Records from a data collection
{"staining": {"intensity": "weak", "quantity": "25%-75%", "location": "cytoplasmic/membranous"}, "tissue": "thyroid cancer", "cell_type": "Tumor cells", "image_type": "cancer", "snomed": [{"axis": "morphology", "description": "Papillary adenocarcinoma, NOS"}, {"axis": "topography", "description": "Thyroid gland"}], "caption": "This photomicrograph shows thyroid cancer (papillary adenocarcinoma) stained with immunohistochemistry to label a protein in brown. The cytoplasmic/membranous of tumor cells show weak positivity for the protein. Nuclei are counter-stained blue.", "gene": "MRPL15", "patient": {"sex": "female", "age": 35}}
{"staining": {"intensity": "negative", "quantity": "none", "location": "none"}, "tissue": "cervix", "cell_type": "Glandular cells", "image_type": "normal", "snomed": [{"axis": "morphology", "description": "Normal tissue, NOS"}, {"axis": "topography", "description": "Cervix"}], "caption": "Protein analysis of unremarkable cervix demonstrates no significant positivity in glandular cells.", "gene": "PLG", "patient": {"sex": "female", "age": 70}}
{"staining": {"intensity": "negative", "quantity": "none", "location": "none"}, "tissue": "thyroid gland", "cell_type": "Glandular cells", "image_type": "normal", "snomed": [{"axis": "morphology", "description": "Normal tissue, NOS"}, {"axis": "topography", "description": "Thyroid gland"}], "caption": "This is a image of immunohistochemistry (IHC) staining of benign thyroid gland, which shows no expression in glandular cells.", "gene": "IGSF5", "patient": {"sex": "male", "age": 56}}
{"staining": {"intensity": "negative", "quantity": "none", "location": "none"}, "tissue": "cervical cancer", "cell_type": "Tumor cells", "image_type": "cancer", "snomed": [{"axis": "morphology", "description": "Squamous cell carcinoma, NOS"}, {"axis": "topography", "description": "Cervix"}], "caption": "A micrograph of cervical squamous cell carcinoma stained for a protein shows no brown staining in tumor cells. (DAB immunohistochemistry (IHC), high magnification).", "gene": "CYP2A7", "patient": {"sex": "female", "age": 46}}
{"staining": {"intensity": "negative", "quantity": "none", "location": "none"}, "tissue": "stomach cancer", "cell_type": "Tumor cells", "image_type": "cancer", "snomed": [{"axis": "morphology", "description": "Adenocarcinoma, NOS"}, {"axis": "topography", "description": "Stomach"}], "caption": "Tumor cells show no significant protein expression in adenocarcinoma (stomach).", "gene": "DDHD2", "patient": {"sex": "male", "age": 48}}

*Exercise goal:* Starting at the line that holds "image of immunohistochemistry", retype each line exactly through the end of the entries, both ends included.

*Exercise result:*
{"staining": {"intensity": "negative", "quantity": "none", "location": "none"}, "tissue": "thyroid gland", "cell_type": "Glandular cells", "image_type": "normal", "snomed": [{"axis": "morphology", "description": "Normal tissue, NOS"}, {"axis": "topography", "description": "Thyroid gland"}], "caption": "This is a image of immunohistochemistry (IHC) staining of benign thyroid gland, which shows no expression in glandular cells.", "gene": "IGSF5", "patient": {"sex": "male", "age": 56}}
{"staining": {"intensity": "negative", "quantity": "none", "location": "none"}, "tissue": "cervical cancer", "cell_type": "Tumor cells", "image_type": "cancer", "snomed": [{"axis": "morphology", "description": "Squamous cell carcinoma, NOS"}, {"axis": "topography", "description": "Cervix"}], "caption": "A micrograph of cervical squamous cell carcinoma stained for a protein shows no brown staining in tumor cells. (DAB immunohistochemistry (IHC), high magnification).", "gene": "CYP2A7", "patient": {"sex": "female", "age": 46}}
{"staining": {"intensity": "negative", "quantity": "none", "location": "none"}, "tissue": "stomach cancer", "cell_type": "Tumor cells", "image_type": "cancer", "snomed": [{"axis": "morphology", "description": "Adenocarcinoma, NOS"}, {"axis": "topography", "description": "Stomach"}], "caption": "Tumor cells show no significant protein expression in adenocarcinoma (stomach).", "gene": "DDHD2", "patient": {"sex": "male", "age": 48}}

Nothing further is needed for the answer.